Director: Josh Boone;
Rating: *** 1/2
Based on John Green's young adult novel about two star-crossed cancer stricken lovers, "The Fault In Our Stars" is a romantics' delight, where "the pain demands to be felt".
Dealt in a competent fashion, the film is a near-faithful adaptation of the bestseller.
What sets this story from other romantic tragedies apart is its presentation and perspective. At the very onset we are told, this is not a sugar-coated romance but the plain truth.
Death hovers and the entire film resonates with the harshness of cancer, but this tragic story takes a positive path which is simple, undemanding and sentimentally grounded where you become one with the characters.
The story follows 16-year-old Hazel Grace Lancaster (Shailene Woodley) a stage four lymphoma survivor with an affected thyroid. The cancer is gradually spreading to her lungs. With tubes constantly plugged into her nose, she is required to cart along an oxygen tank wherever she goes.
According to her mother Frannie (Laura Dern), Hazel is getting depressive and is slowly turning into a recluse.
So on her mother's insistence Hazel joins a church support group where she meets 18-year-old Augustus Waters (Ansel Elgort), who is there to support his friend Isaac (Nat Wolff).
Augustus is an Osteosarcoma patient who is now cancer free after having his leg amputated.
Both with polar personalities - she as a sharp-tongued recluse and he as a gregarious charmer, they bond over books and authors.
She initiates him to read her favourite, "An Imperial Affliction" written by a mysterious author, Peter van Houten.
The abrupt ending of the novel ignites a desire in both of them to meet the author so that they may quiz him about the fate of the protagonist of the novel who too is a cancer patient and they personally relate to.
The first half of the film strikes a fine balance between the weariness of the subject and the levity of first love, grounding its characters and their emotional highs. However, the second half flows with a long series of rumination, questioning fate, life, death and relationships.
The characters manage a genuine charm amid some of the contrivances. Their justifiable teen angst reveals an underlying truth beneath the irony, oddity and impulses. They earn audience sympathy, rather than pity and they hook you with their straightforwardness and simplicity.
Elgort and Woodley, who previously starred together as the brother- sister duo in "Divergent", have a compelling chemistry.
Shailene offers a rock solid and earnest performance as Hazel Grace. Elgort is charismatic and his character is strongly reminiscent of DiCapario's Jack Dawson from "Titanic".

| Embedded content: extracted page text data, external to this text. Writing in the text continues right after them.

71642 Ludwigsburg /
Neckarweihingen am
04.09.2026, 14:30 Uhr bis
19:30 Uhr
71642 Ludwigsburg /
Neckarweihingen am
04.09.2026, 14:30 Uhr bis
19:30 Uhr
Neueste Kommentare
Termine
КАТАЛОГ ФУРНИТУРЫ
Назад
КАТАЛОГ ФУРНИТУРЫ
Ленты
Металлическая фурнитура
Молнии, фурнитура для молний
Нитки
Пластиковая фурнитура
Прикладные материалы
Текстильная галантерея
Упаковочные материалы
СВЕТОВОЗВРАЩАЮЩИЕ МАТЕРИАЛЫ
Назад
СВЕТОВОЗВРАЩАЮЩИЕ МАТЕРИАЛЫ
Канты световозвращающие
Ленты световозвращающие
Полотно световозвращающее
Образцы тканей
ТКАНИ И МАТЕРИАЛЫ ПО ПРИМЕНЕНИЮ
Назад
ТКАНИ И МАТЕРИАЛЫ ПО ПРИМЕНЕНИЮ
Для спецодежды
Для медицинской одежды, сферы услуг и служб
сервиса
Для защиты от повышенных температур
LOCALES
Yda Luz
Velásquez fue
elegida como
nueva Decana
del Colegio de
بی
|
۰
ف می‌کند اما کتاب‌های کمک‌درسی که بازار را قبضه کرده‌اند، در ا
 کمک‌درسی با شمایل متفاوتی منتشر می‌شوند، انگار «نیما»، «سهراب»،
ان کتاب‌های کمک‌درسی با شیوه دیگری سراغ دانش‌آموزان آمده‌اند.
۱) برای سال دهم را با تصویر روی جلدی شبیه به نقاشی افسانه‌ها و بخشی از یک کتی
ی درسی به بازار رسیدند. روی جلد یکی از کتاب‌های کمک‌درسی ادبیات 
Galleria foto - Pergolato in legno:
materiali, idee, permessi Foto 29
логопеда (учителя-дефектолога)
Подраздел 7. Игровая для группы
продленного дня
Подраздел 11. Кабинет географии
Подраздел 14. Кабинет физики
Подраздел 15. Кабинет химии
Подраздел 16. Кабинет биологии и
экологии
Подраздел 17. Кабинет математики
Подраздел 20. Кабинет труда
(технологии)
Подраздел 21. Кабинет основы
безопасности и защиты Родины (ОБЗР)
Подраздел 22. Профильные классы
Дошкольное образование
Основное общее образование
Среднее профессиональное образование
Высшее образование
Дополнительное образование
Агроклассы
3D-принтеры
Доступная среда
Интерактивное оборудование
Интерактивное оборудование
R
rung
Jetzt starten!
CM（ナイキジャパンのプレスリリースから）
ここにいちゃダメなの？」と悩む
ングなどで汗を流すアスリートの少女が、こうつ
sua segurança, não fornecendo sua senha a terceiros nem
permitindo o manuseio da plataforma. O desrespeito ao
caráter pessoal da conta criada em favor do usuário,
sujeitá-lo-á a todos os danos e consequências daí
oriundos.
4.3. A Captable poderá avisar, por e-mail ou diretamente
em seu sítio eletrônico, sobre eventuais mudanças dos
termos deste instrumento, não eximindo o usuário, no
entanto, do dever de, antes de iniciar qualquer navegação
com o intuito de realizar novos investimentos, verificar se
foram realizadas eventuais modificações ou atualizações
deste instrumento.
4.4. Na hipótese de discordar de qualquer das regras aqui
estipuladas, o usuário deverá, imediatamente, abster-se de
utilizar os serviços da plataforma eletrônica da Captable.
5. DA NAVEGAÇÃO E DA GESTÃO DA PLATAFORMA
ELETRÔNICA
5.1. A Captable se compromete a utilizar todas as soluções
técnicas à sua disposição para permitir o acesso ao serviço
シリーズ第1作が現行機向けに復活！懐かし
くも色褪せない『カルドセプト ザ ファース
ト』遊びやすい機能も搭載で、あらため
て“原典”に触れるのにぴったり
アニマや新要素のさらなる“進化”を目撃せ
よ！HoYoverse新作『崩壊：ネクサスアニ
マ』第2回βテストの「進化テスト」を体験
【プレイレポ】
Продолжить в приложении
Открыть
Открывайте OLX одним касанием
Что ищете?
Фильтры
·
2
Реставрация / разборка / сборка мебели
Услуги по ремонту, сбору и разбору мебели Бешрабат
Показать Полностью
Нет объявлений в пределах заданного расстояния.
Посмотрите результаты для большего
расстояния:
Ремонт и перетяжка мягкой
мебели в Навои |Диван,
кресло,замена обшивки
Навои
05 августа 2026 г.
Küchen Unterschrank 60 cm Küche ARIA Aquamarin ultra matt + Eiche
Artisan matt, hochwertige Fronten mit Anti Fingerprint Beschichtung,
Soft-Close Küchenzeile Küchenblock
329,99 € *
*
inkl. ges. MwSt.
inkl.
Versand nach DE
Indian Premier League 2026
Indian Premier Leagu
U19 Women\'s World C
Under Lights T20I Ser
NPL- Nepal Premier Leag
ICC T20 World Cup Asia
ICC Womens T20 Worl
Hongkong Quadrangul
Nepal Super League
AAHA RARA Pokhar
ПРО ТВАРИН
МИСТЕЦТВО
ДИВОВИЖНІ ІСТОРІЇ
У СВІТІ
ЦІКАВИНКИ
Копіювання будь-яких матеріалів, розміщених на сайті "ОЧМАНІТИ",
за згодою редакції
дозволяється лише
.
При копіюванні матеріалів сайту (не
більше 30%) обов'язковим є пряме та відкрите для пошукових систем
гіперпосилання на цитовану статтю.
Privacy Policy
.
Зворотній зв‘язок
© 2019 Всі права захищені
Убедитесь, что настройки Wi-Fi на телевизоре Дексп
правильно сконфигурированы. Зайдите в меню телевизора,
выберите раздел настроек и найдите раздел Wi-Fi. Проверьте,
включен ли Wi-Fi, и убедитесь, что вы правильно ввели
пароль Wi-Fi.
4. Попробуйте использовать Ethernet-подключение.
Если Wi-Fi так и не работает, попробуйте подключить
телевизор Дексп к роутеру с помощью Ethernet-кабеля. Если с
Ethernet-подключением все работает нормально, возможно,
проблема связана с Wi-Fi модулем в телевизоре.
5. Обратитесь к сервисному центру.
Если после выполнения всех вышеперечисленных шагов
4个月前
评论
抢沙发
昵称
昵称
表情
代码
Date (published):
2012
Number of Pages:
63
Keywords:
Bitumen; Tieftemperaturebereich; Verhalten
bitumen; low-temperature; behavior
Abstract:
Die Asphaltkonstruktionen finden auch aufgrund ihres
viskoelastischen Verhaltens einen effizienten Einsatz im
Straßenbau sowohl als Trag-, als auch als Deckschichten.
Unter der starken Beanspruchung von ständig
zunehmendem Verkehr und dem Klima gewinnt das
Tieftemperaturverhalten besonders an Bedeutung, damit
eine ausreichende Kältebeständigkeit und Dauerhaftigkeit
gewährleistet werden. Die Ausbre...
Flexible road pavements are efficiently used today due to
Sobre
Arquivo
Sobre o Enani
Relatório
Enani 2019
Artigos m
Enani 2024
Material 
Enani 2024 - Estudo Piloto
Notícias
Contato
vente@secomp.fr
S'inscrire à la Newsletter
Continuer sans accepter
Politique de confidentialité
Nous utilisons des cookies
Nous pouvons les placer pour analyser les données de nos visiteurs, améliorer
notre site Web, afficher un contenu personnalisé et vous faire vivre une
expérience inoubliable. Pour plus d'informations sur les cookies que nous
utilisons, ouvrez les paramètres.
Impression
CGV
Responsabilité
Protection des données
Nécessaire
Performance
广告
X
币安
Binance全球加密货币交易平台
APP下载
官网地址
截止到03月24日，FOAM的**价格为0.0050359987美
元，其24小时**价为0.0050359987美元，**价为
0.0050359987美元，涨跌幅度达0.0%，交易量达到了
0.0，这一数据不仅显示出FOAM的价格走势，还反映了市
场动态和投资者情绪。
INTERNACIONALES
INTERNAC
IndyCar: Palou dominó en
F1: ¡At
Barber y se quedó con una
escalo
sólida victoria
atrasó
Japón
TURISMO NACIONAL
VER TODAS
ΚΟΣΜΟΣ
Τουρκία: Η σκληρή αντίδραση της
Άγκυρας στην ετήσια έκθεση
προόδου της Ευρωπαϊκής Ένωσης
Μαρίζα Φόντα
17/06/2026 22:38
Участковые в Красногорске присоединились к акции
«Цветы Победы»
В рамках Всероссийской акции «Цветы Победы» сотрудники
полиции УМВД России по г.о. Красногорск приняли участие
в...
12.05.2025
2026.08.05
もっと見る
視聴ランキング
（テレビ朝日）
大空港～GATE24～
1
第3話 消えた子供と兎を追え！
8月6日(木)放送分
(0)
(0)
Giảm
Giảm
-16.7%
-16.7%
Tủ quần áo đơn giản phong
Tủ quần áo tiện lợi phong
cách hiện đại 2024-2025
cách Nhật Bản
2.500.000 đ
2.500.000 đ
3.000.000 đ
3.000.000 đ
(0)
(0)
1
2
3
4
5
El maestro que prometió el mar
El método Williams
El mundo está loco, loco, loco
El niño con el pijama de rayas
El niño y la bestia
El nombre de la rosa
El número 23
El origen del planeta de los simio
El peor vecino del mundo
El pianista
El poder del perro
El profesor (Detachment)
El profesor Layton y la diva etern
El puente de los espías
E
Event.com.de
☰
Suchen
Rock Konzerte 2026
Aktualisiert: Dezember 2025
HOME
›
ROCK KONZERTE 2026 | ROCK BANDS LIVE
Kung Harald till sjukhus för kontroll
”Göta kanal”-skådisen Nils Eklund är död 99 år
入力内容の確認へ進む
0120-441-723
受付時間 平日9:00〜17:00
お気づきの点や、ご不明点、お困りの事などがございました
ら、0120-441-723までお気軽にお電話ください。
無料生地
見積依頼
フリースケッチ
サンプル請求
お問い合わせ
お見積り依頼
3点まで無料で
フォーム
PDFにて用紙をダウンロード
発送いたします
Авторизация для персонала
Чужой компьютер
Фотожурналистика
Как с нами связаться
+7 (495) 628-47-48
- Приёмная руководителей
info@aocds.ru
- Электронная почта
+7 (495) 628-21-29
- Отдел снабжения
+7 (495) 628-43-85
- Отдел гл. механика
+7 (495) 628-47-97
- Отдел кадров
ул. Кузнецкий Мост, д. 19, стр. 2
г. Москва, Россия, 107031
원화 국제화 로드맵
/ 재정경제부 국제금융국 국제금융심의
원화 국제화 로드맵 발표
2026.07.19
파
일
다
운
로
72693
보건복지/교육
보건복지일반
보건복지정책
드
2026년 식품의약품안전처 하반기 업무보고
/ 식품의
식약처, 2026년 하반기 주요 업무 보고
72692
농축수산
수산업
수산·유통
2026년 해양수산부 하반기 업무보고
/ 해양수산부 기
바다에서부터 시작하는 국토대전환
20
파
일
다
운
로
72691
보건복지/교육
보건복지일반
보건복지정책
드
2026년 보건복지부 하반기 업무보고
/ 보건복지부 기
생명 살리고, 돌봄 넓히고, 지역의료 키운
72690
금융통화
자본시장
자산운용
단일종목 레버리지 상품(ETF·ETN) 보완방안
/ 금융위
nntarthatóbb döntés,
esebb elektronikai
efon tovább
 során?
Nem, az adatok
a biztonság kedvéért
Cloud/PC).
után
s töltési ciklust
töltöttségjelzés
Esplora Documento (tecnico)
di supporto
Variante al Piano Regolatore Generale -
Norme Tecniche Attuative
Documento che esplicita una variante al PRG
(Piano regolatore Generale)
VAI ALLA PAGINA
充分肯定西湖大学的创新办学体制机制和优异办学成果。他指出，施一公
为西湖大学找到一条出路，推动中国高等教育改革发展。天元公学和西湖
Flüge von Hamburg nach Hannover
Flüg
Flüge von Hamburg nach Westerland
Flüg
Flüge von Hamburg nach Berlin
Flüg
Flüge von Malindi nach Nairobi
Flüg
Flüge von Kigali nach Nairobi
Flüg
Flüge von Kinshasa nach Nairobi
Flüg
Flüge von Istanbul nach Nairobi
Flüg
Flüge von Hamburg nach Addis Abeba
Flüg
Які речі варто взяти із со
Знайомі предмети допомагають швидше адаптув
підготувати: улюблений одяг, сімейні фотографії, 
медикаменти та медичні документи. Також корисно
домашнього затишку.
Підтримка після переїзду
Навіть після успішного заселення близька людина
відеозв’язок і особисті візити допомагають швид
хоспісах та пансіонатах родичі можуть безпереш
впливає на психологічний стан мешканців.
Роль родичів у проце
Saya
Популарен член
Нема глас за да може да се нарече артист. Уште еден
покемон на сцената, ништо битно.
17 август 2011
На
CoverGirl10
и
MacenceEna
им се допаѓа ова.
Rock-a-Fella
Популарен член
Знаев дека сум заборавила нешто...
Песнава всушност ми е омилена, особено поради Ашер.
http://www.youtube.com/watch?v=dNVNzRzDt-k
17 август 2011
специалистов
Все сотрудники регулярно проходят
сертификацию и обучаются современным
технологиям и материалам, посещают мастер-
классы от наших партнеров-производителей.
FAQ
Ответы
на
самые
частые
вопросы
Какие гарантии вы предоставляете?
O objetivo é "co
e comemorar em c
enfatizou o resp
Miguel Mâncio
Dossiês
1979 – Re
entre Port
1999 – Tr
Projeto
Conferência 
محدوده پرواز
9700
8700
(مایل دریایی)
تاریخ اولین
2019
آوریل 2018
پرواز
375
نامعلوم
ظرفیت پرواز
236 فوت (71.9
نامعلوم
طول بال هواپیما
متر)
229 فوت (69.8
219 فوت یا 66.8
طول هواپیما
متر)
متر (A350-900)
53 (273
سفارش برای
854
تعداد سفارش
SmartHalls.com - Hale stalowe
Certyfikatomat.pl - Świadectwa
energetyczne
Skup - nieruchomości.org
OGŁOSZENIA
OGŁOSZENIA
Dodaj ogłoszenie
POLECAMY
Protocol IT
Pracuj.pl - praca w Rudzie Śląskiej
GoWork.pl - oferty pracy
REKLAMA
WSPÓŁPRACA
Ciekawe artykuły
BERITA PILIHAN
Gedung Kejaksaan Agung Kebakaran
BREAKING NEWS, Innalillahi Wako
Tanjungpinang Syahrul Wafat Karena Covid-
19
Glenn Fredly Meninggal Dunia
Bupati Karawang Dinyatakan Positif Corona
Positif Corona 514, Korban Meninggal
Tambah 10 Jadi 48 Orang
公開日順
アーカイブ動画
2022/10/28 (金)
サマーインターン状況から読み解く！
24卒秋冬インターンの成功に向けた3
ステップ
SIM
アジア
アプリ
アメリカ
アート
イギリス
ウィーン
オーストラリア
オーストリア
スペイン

Of the parents, it's only Laura Dern's character as Hazel's mother that is well etched and she does justice to her role. William Dafoe as the eccentric author Peter van Houten is disappointing.
Packed with metaphors, the dialogues are witty, sharp and amusing.
Director Josh Boone has worked hard in camouflaging the pain and pathos that burdens the plot. The light banter and the attractively captured frames by cinematographer Ben Richardson do justice to the source material and scriptwriters Scott Neustadter, Michael H. Weber's work.
Overall, the film tugs at your emotional chord making you laugh and cry at the same time. But what makes the film memorable is that the characters linger in your mental orbit much after you leave the auditorium, making it a fine example of a good cinematic experience.